→ Exercise description
For the entries below, say how many lines hold the word "towel", with the number as the only reply.

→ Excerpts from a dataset
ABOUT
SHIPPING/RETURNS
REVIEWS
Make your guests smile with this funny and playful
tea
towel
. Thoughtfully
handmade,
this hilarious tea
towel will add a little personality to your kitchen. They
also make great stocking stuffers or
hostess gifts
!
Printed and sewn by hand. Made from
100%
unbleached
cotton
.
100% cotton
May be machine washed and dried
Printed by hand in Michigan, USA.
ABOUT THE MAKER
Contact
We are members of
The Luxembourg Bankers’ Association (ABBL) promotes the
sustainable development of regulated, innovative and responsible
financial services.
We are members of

==

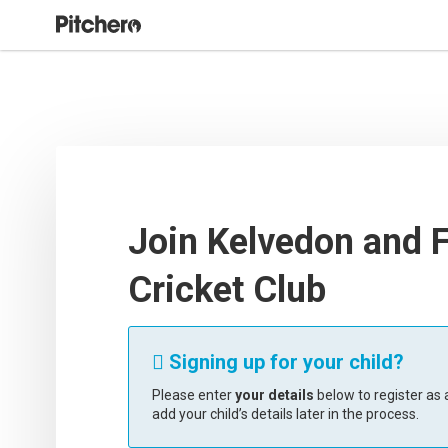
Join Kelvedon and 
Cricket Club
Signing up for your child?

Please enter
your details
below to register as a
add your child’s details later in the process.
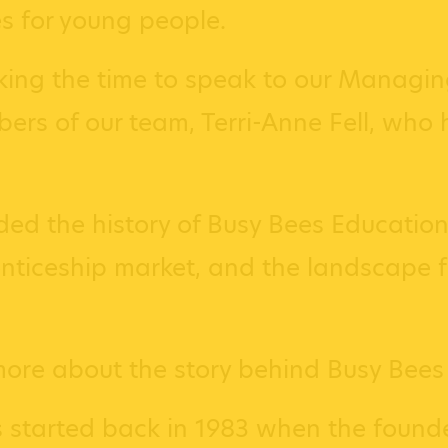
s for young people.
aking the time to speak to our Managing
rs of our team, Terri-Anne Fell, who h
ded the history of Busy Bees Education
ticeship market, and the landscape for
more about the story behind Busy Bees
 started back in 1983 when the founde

→ The answer
2